長期予知にも、まだ問題はたくさんあった。
 本書では,「長期予知は現在でもできている」という見出しで長期予知の説明をしています。この見出しについては,内部でも議論がありました。本当にできているのかとか,まだ十分なレベルに達していないのではないかなどでした。それでも、政府の地震調査推進本部から主要な地震に関する長期評価がなされ、それをもとに「全国を概観した強振動予測図」が発表されているので、まがりなりにも実施されているのは事実ですから,この様な表現をしました。
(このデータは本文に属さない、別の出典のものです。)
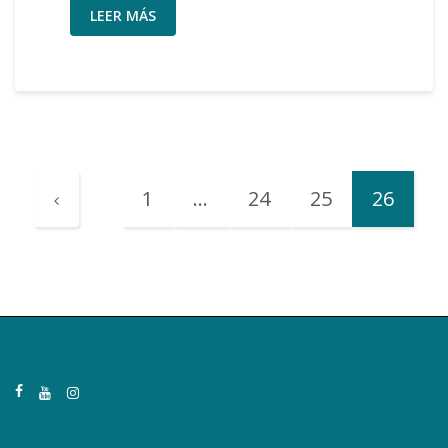
LEER MÁS
1
…
24
25
26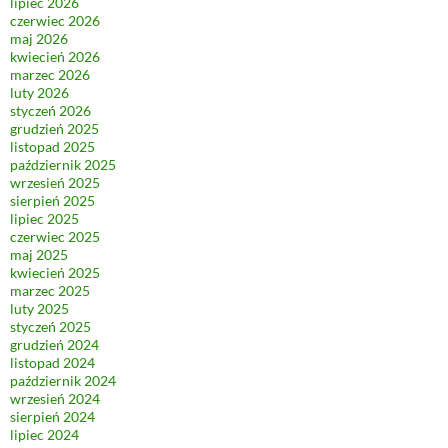
lipiec 2026
czerwiec 2026
maj 2026
kwiecień 2026
marzec 2026
luty 2026
styczeń 2026
grudzień 2025
listopad 2025
październik 2025
wrzesień 2025
sierpień 2025
lipiec 2025
czerwiec 2025
maj 2025
kwiecień 2025
marzec 2025
luty 2025
styczeń 2025
grudzień 2024
listopad 2024
październik 2024
wrzesień 2024
sierpień 2024
lipiec 2024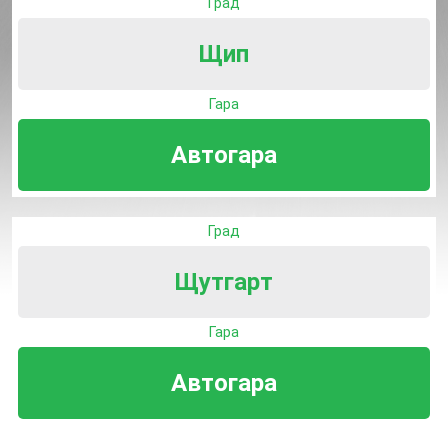
Град
Щип
Гара
Автогара
Град
Щутгарт
Гара
Автогара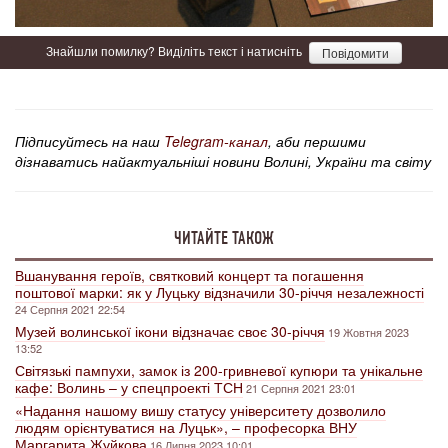
Знайшли помилку? Виділіть текст і натисніть
Повідомити
Підписуйтесь на наш
Telegram-канал
, аби першими
дізнаватись найактуальніші новини Волині, України та світу
ЧИТАЙТЕ ТАКОЖ
Вшанування героїв, святковий концерт та погашення
поштової марки: як у Луцьку відзначили 30-річчя незалежності
24 Серпня 2021 22:54
Музей волинської ікони відзначає своє 30-річчя
19 Жовтня 2023
13:52
Світязькі пампухи, замок із 200-гривневої купюри та унікальне
кафе: Волинь – у спецпроекті ТСН
21 Серпня 2021 23:01
«Надання нашому вишу статусу університету дозволило
людям орієнтуватися на Луцьк», – професорка ВНУ
Маргарита Жуйкова
16 Липня 2023 10:01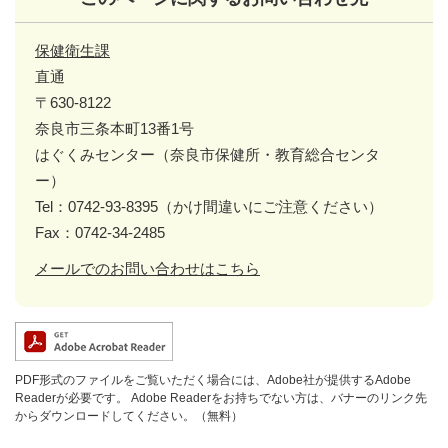
保健衛生課
直通
〒630-8122
奈良市三条本町13番1号
はぐくみセンター（奈良市保健所・教育総合センタ
ー）
Tel：0742-93-8395（かけ間違いにご注意ください）
Fax：0742-34-2485
メールでのお問い合わせはこちら
PDF形式のファイルをご覧いただく場合には、Adobe社が提供するAdobe
Readerが必要です。
Adobe Readerをお持ちでない方は、バナーのリンク先
からダウンロードしてください。（無料）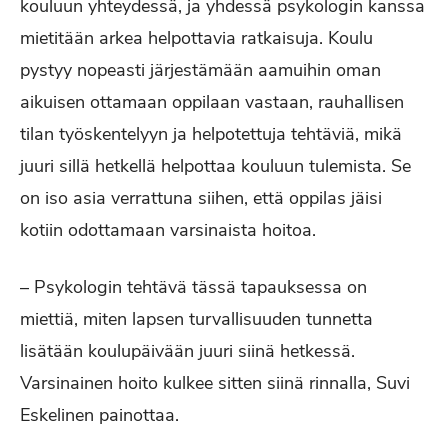
kouluun yhteydessä, ja yhdessä psykologin kanssa
mietitään arkea helpottavia ratkaisuja. Koulu
pystyy nopeasti järjestämään aamuihin oman
aikuisen ottamaan oppilaan vastaan, rauhallisen
tilan työskentelyyn ja helpotettuja tehtäviä, mikä
juuri sillä hetkellä helpottaa kouluun tulemista. Se
on iso asia verrattuna siihen, että oppilas jäisi
kotiin odottamaan varsinaista hoitoa.
– Psykologin tehtävä tässä tapauksessa on
miettiä, miten lapsen turvallisuuden tunnetta
lisätään koulupäivään juuri siinä hetkessä.
Varsinainen hoito kulkee sitten siinä rinnalla, Suvi
Eskelinen painottaa.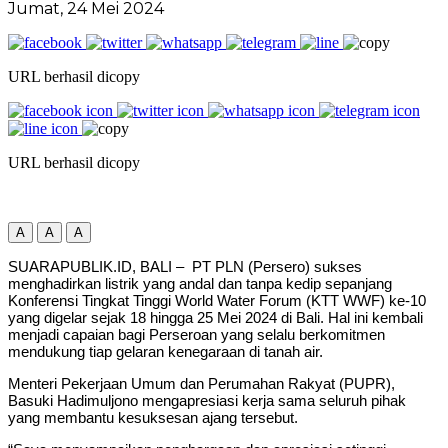
Jumat, 24 Mei 2024
URL berhasil dicopy
URL berhasil dicopy
A
A
A
SUARAPUBLIK.ID, BALI – PT PLN (Persero) sukses
menghadirkan listrik yang andal dan tanpa kedip sepanjang
Konferensi Tingkat Tinggi World Water Forum (KTT WWF) ke-10
yang digelar sejak 18 hingga 25 Mei 2024 di Bali. Hal ini kembali
menjadi capaian bagi Perseroan yang selalu berkomitmen
mendukung tiap gelaran kenegaraan di tanah air.
Menteri Pekerjaan Umum dan Perumahan Rakyat (PUPR),
Basuki Hadimuljono mengapresiasi kerja sama seluruh pihak
yang membantu kesuksesan ajang tersebut.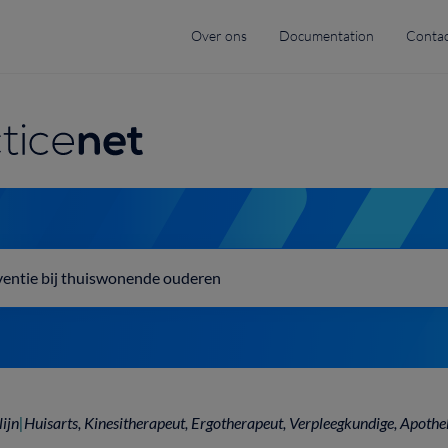
Top
Over ons
Documentation
Contac
menu
navigation
lijn
|
Huisarts, Kinesitherapeut, Ergotherapeut, Verpleegkundige, Apothe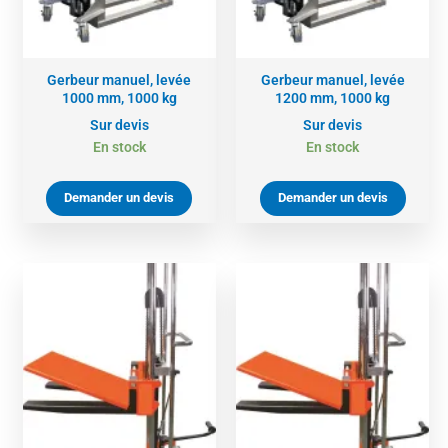
Gerbeur manuel, levée
Gerbeur manuel, levée
1000 mm, 1000 kg
1200 mm, 1000 kg
Sur devis
Sur devis
En stock
En stock
Demander un devis
Demander un devis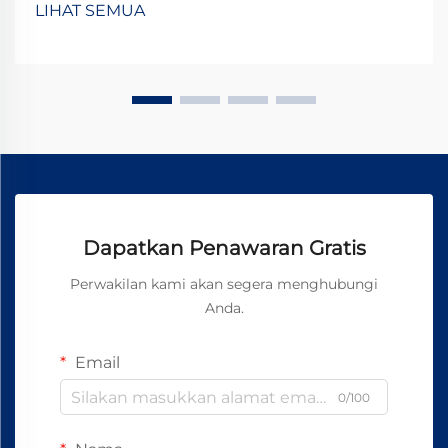
LIHAT SEMUA
kompak yang penuh tenaga ini telah...
Dapatkan Penawaran Gratis
Perwakilan kami akan segera menghubungi
Anda.
Email
0/100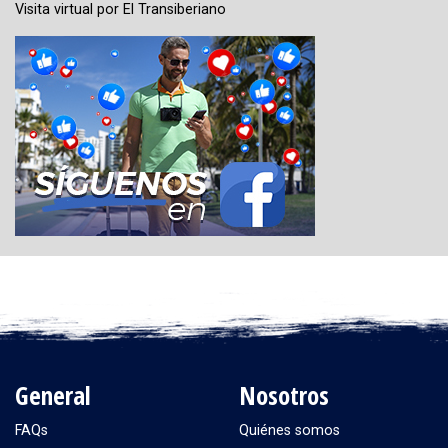
Visita virtual por El Transiberiano
General
Nosotros
FAQs
Quiénes somos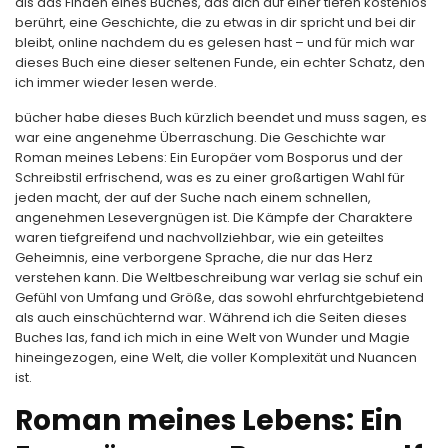
als das Finden eines Buches, das dich auf einer tiefen kostenlos
berührt, eine Geschichte, die zu etwas in dir spricht und bei dir
bleibt, online nachdem du es gelesen hast – und für mich war
dieses Buch eine dieser seltenen Funde, ein echter Schatz, den
ich immer wieder lesen werde.
bücher habe dieses Buch kürzlich beendet und muss sagen, es
war eine angenehme Überraschung. Die Geschichte war
Roman meines Lebens: Ein Europäer vom Bosporus und der
Schreibstil erfrischend, was es zu einer großartigen Wahl für
jeden macht, der auf der Suche nach einem schnellen,
angenehmen Lesevergnügen ist. Die Kämpfe der Charaktere
waren tiefgreifend und nachvollziehbar, wie ein geteiltes
Geheimnis, eine verborgene Sprache, die nur das Herz
verstehen kann. Die Weltbeschreibung war verlag sie schuf ein
Gefühl von Umfang und Größe, das sowohl ehrfurchtgebietend
als auch einschüchternd war. Während ich die Seiten dieses
Buches las, fand ich mich in eine Welt von Wunder und Magie
hineingezogen, eine Welt, die voller Komplexität und Nuancen
ist.
Roman meines Lebens: Ein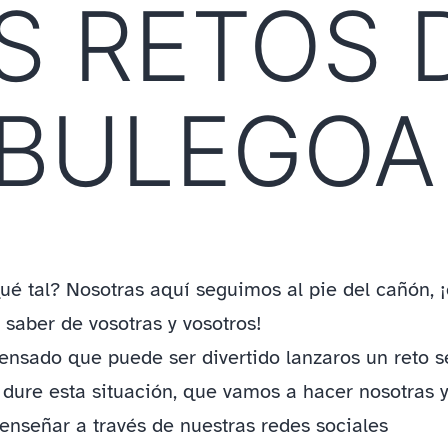
S RETOS 
 BULEGOA
qué tal? Nosotras aquí seguimos al pie del cañón, 
 saber de vosotras y vosotros!
nsado que puede ser divertido lanzaros un reto 
 dure esta situación, que vamos a hacer nosotras y
enseñar a través de nuestras redes sociales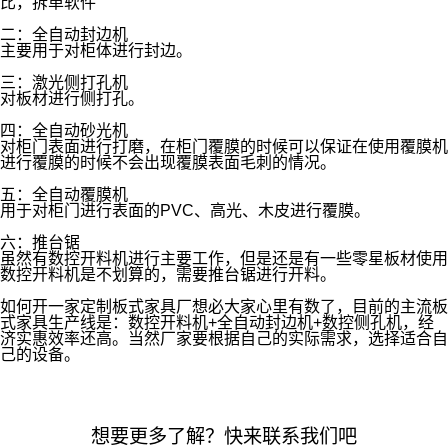
比，拆单软件
二：全自动封边机
主要用于对柜体进行封边。
三：激光侧打孔机
对板材进行侧打孔。
四：全自动砂光机
对柜门表面进行打磨，在柜门覆膜的时候可以保证在使用覆膜机
进行覆膜的时候不会出现覆膜表面毛刺的情况。
五：全自动覆膜机
用于对柜门进行表面的PVC、高光、木皮进行覆膜。
六：推台锯
虽然有数控开料机进行主要工作，但是还是有一些零星板材使用
数控开料机是不划算的，需要推台锯进行开料。
如何开一家定制板式家具厂想必大家心里有数了，目前的主流板
式家具生产线是：数控开料机+全自动封边机+数控侧孔机，经
济实惠效率还高。当然厂家要根据自己的实际需求，选择适合自
己的设备。
想要更多了解？快来联系我们吧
 しかし、本書がほぼ出来上がってからも、能登半島地震、新潟県中越沖地震、岩手・宮城内陸地震など、想定されていなかった場所での地震が相次いでいます。能登半島沖地震や新潟県中越沖地震は、沿岸海域の活断層に関係して発生した地震です。また岩手・宮城内陸地震については、地表には殆ど現れていなかった活断層ではっせいしたものです。ともに、長期評価では考慮していなかったものです。
 沿岸海域の活断層は、費用がかかるために網羅的な調査はなされていません。原子力発電所建設のための調査は、莫大な費用をかけて実施されてはいますが,日本の沿岸域を覆うにははなはだ不十分です。地表にほとんど痕跡の現れなていない活断層についても、まだ調査法は確立していないのが現状です。
 いずれにせよ、世の中に出していく際に、「わからないもの」や「調査が不十分なもの」をどのように扱っていくかが問われているのです。